+++ TEXTO PARA LEITURA

Qual é a importância de promovermos escutas de crianças e adolescentes?

Rede Conhecimento Social
5 min readAug 4, 2020

No mês de julho, celebramos os 30 anos do Estatuto da Criança e do Adolescente (ECA), instrumento fundamental para a garantia dos direitos da infância e da adolescência no Brasil.

Dentre os avanços das últimas três décadas, presenciamos a construção e o fortalecimento das redes de proteção que zelam pelos direitos específicos das crianças e adolescentes e buscam superar as desigualdades e vulnerabilidades que desafiam a proteção integral estabelecida pelo ECA.

Porém, ainda há muito a avançar na garantia desses direitos. E ao consideramos as diferentes realidades vivenciadas em nosso país, entendemos que mesmo que crianças e adolescentes não possam participar diretamente da política institucional, é de extrema relevância promover espaços de protagonismo, para que eles contribuam com suas perspectivas sobre os assuntos que os impactam diretamente.

Pensando nisso, queremos compartilhar nossas percepções sobre o potencial da escuta a partir das experiências com a metodologia Olhar das Crianças, que foi desenvolvida com a intenção de promover uma perspectiva para além dos dados quantitativos e que a partir do Photovoice, um conceito de pesquisa-ação que mescla técnicas fotográficas, etnográficas e semióticas, estimula que pessoas realizem registros fotográficos e reflexões sobre suas realidades.

O processo é realizado por meio de uma oficina, com crianças e seus responsáveis e tem como objetivo não só o processo de escuta, mas também a promoção de espaço de diálogo entre pais e filhos, ou adultos e crianças, e a sensibilização deles sobre a importância da participação cidadã e crítica desde a infância.

A metodologia tem sido implementada em diversos contextos, e algumas das fotografias produzidas pelas crianças integram o Observatório da Primeira Infância, trazendo para a plataforma um espaço de voz para crianças participarem da avaliação do que as cidades oferecem ou deixam de oferecer para elas.

Oficina Olhar das Crianças — Cami Onuki

Quando consideramos o desenvolvimento e o monitoramento das políticas públicas sobre a infância, facilmente vamos pensar em adultos opinando sobre o tema, sejam eles do poder público, de organizações da sociedade civil ou especialistas sobre o tema. Mas, por que não crianças?

Afinal, como é bem pontuado pela Luisa Riekes, nossa colaboradora independente e uma das responsáveis pela realização das oficinas Olhar das Crianças, “se queremos reconhecer as crianças e os adolescentes como cidadãos com direito pleno à educação, alimentação e convivência familiar e comunitária, entre outros pontos, é fundamental que elas façam parte da parcela escutada para a execução de políticas públicas”, pois são eles que vivem, na prática, os desdobramentos dessas decisões que, muitas das vezes, acabam não levando em consideração suas perspectivas.

++++++
+++ DADOS FORNECIDOS

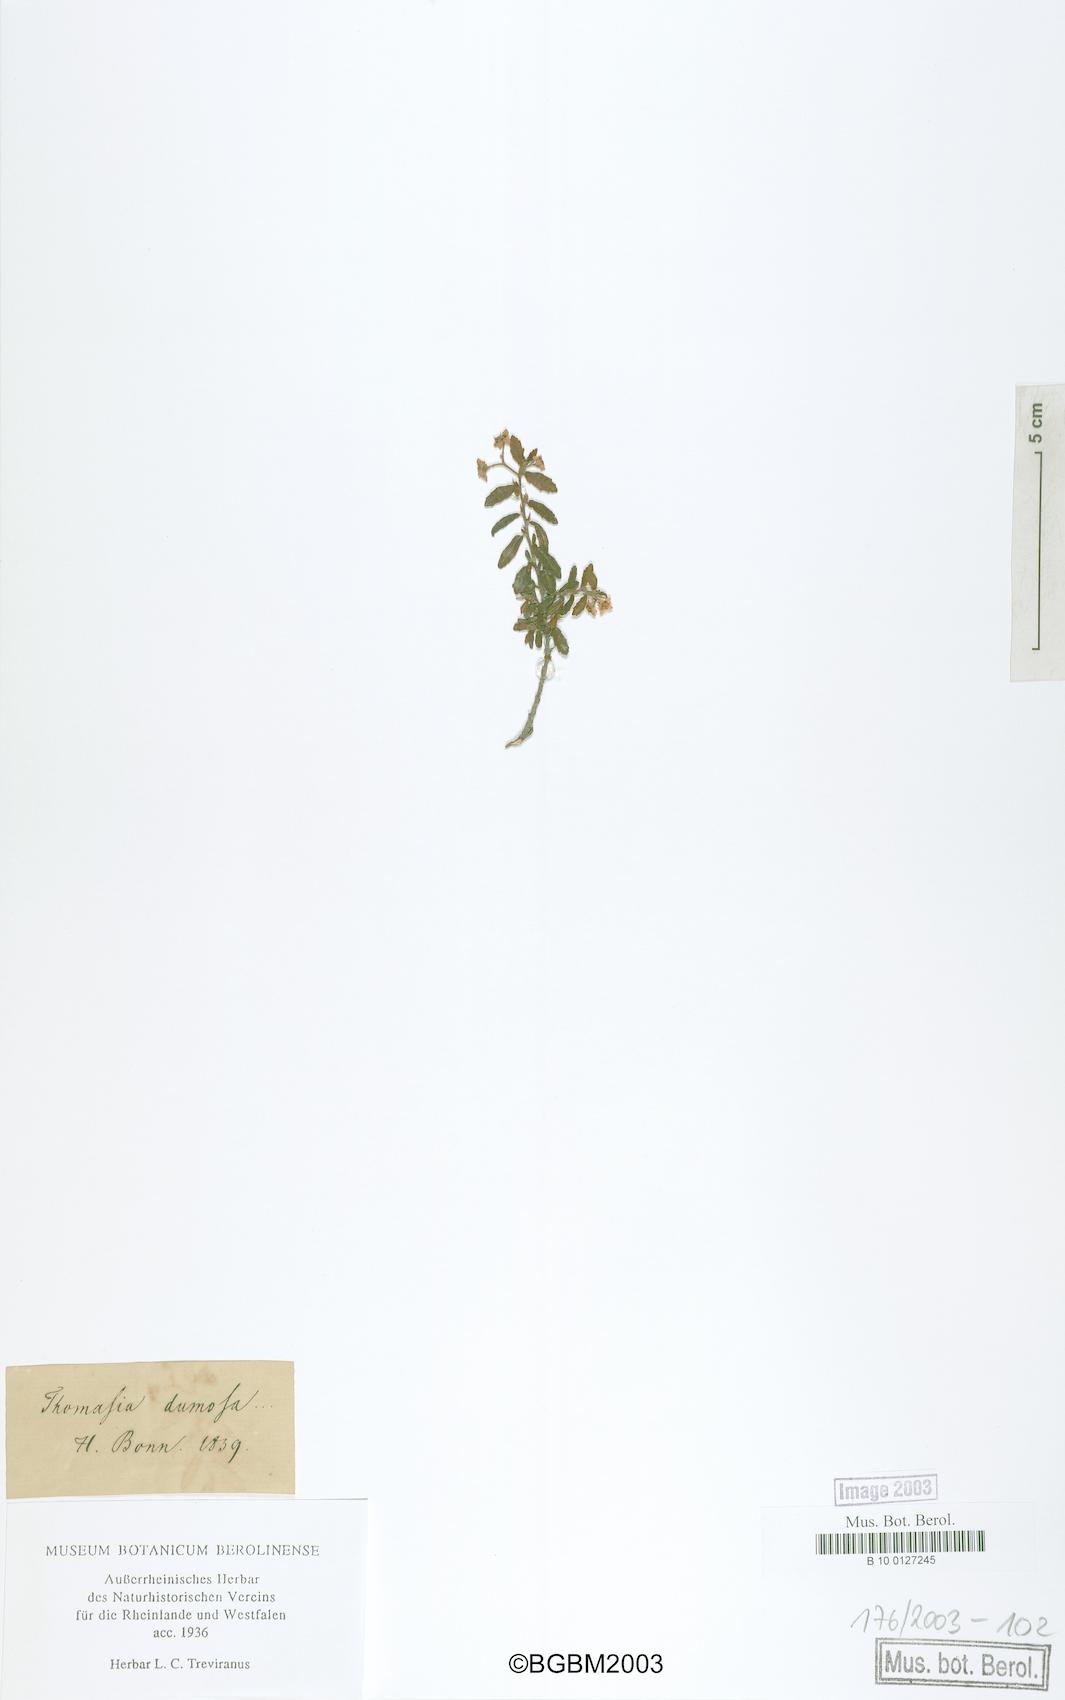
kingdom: Plantae
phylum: Tracheophyta
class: Magnoliopsida
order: Malvales
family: Malvaceae
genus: Commersonia
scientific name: Commersonia parviflora
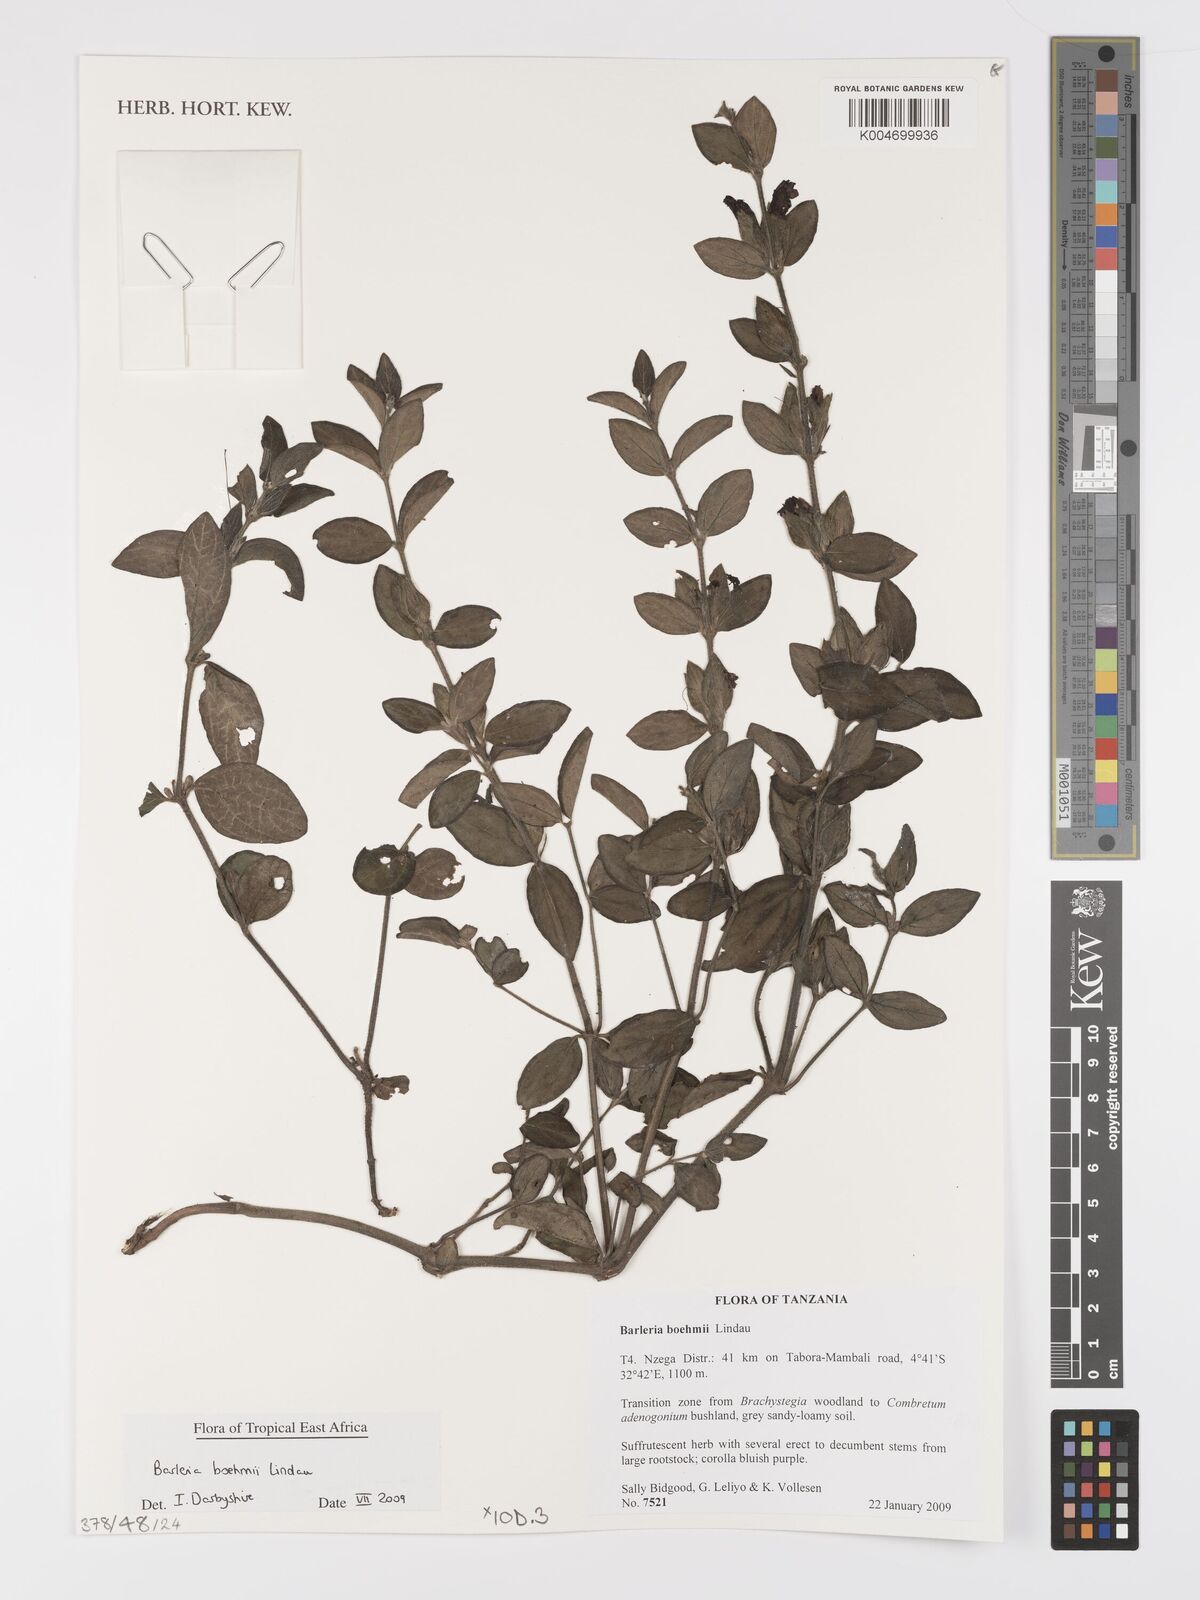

++++++

**O QUE SE PEDE**: Segundo o texto sobre a escuta de crianças e adolescentes, o Photovoice mescla técnicas de quais tipos? Liste todos. As entradas não têm nenhum papel aqui.

**A SOLUÇÃO**:
- Fotográficas
- Etnográficas
- Semióticas